### Provided text:

I can take all duty and powder i obtained and mix togheter, then wash with hot HCL and then wash with HOT water to remove all base metals.
Once washed i can filter and melt all new powder obtained to make a new "one piece" to make another electrolisis.

Will this work ?


----------



## calgoldrecyclers (Mar 31, 2008)

Now, if i understand correctly, you were attempting to refine your 18 and 22 K into 24K? why did you have your slab in a bath? why not refine in heat or acid? were you attempting to recover base metals out of the 18 and 22 k? thats a mighty expensive experiment you've got going there.
you should never melt a pm into a cm. always use inert materials.


----------



## ALPHABiT (Mar 31, 2008)

> Now, if i understand correctly, you were attempting to refine your 18 and 22 K into 24K?



Yes, this is process i'm working on. Really not for only 18 and 22 but all kind of karats (solid gold).



> why did you have your slab in a bath? why not refine in heat or acid?



Because i prefer electrolisis. U can use this process indoor too.



> were you attempting to recover base metals out of the 18 and 22 k?



If all will work fin e next time, i will expeect other metals than gold will be in solution after smb dropping.



> thats a mighty expensive experiment you've got going there.



Why do you say that ? Except furnace and power supply i got, i spent about 100$ for items and reagents (reagents for many batches).



> you should never melt a pm into a cm. always use inert materials.



Sorry cant understand "PM" and "CM" acronyms. Maybe u was trying to tell me i dont need to melt all my results of this first bad process after washing to try to repeat it ?

Ty.


----------



## Irons (Mar 31, 2008)

You can't use stainless steel tongs to hold your Gold Anode. The steel will go into solution and also precipitate the Gold.

### Extracted entries:

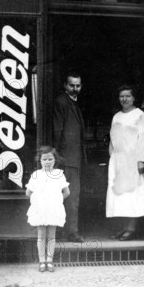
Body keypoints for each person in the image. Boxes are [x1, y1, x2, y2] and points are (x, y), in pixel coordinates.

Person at [106, 85, 144, 241]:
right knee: (119, 196)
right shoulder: (116, 116)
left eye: (128, 96)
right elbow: (112, 138)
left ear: (134, 98)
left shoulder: (140, 116)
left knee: (131, 194)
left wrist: (140, 160)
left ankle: (131, 229)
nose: (124, 99)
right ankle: (123, 228)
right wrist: (113, 155)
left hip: (133, 160)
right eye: (121, 96)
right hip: (118, 160)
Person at [53, 70, 86, 243]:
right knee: (68, 197)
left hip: (74, 158)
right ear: (65, 86)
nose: (75, 88)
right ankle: (67, 233)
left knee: (72, 197)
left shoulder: (73, 103)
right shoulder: (61, 102)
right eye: (72, 85)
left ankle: (69, 231)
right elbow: (58, 130)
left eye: (78, 85)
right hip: (66, 159)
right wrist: (58, 157)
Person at [26, 146, 70, 272]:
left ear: (55, 160)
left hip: (53, 208)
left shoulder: (59, 174)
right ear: (39, 160)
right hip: (41, 208)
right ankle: (42, 261)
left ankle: (49, 261)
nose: (47, 162)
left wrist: (56, 200)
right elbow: (28, 193)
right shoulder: (36, 175)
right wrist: (40, 199)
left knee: (51, 235)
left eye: (50, 159)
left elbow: (66, 192)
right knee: (41, 235)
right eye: (44, 159)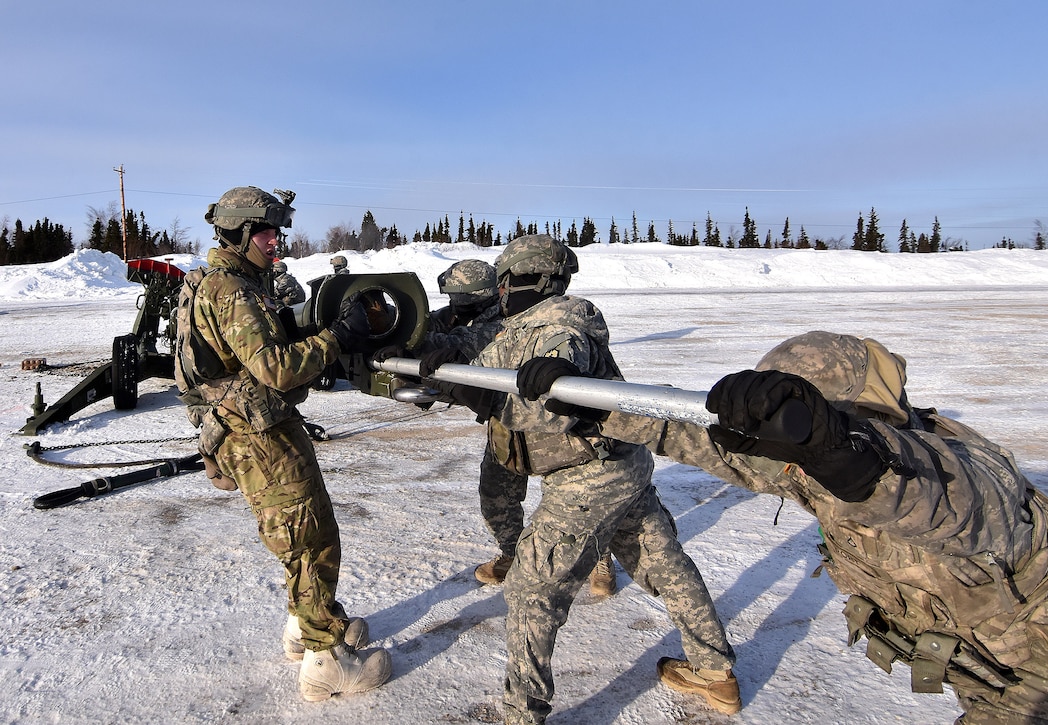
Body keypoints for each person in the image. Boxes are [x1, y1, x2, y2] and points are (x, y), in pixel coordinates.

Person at [598, 330, 1048, 724]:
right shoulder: (814, 469)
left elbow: (934, 497)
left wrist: (843, 450)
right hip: (983, 669)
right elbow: (687, 435)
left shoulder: (962, 469)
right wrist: (590, 399)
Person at [436, 235, 740, 723]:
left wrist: (529, 384)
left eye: (508, 281)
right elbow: (486, 364)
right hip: (622, 465)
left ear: (529, 280)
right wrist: (443, 368)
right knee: (664, 566)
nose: (502, 291)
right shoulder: (520, 325)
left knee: (532, 590)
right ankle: (714, 670)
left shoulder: (561, 322)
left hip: (587, 476)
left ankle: (522, 712)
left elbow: (560, 383)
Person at [173, 186, 391, 702]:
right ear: (244, 232)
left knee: (297, 534)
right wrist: (338, 335)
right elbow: (274, 369)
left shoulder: (227, 280)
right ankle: (326, 663)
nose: (278, 241)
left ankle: (304, 627)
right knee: (311, 538)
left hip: (247, 429)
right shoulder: (232, 290)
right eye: (269, 232)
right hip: (260, 436)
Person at [405, 259, 617, 596]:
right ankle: (512, 553)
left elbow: (468, 341)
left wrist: (432, 342)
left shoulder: (508, 319)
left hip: (549, 425)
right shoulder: (471, 314)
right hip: (507, 425)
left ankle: (599, 557)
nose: (455, 304)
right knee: (495, 495)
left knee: (581, 505)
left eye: (461, 297)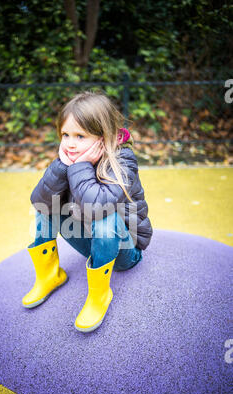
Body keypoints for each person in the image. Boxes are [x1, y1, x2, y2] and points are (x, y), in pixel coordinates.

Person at [22, 91, 153, 333]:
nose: (70, 143)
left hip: (126, 251)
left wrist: (79, 166)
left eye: (80, 136)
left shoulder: (122, 161)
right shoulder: (70, 159)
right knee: (47, 206)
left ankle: (99, 296)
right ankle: (50, 275)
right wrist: (62, 166)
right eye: (65, 134)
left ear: (105, 135)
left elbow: (97, 207)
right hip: (93, 239)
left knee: (106, 215)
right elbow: (38, 200)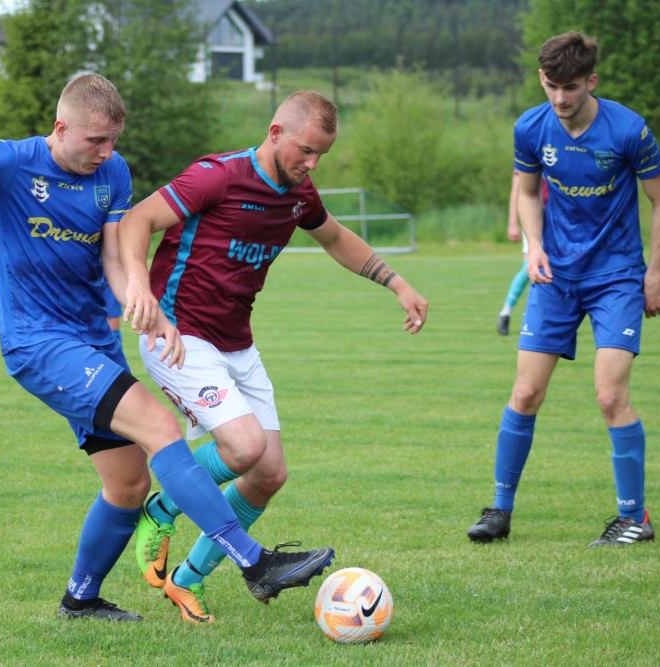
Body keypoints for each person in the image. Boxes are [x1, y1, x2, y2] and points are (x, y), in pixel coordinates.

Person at [0, 74, 335, 622]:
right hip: (38, 342)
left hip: (95, 342)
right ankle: (255, 563)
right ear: (61, 128)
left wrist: (144, 304)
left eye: (114, 141)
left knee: (128, 482)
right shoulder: (10, 162)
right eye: (96, 141)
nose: (106, 152)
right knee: (160, 427)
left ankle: (80, 600)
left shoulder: (113, 172)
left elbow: (113, 257)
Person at [118, 91, 429, 623]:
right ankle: (165, 504)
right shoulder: (217, 177)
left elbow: (334, 237)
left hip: (237, 343)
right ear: (276, 132)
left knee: (269, 474)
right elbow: (136, 221)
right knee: (244, 447)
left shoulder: (299, 194)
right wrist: (138, 288)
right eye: (306, 150)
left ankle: (186, 580)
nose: (312, 164)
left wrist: (397, 283)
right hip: (179, 336)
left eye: (321, 155)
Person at [466, 33, 660, 546]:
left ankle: (635, 519)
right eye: (552, 85)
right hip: (555, 276)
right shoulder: (530, 127)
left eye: (572, 87)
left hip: (616, 276)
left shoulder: (628, 130)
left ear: (591, 81)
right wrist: (534, 246)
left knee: (610, 395)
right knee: (525, 392)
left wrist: (654, 274)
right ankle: (499, 510)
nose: (560, 97)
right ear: (542, 79)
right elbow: (527, 191)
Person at [496, 170, 549, 336]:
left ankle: (556, 319)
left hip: (560, 219)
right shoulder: (528, 154)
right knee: (529, 266)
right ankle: (505, 312)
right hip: (534, 218)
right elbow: (518, 190)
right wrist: (512, 222)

### To do:
Please pick up the forum thread on refining gold by electrolysis and continue it from the point where it stops. The data has no role here.

### Answer to the exercise:
Get a bit of Pt/Rh thermocouple wire.

Your ceramic cup is too porous. The pores have to bee .5 microns or less. The purple stain shows that the Gold is bleeding through.


----------



## Noxx (Mar 31, 2008)

Irons said:


> Get a bit of Pt/Rh thermocouple wire.



Yes if you have a lot of money lol. Graphite rods are a much cheaper alternative and works pretty well.


----------



## calgoldrecyclers (Mar 31, 2008)

Ty,
i was thinking you were experimenting with the electrolitic method, ( which could be costly as the end result of losing pm ( precious metal) and cm, or commonly bm ( cm- common metals, bm- base metals). i honestly cant say i have ever heard of anyone refining pms with electrolitic methods. dont get me wrong, i just didnt understand the method. if it works for you, great. sorry i couldnt help more.


----------



## ALPHABiT (Mar 31, 2008)

> Graphite rods are a much cheaper alternative and works pretty well.



Can i put graphite rods in solution during power up ?

will not it make duty my solution ?

Because i discovered a professional graphite company who can make me all graphite form items i like. (just to ask some graphite climbs or something like a graphite net-basket tu put into...)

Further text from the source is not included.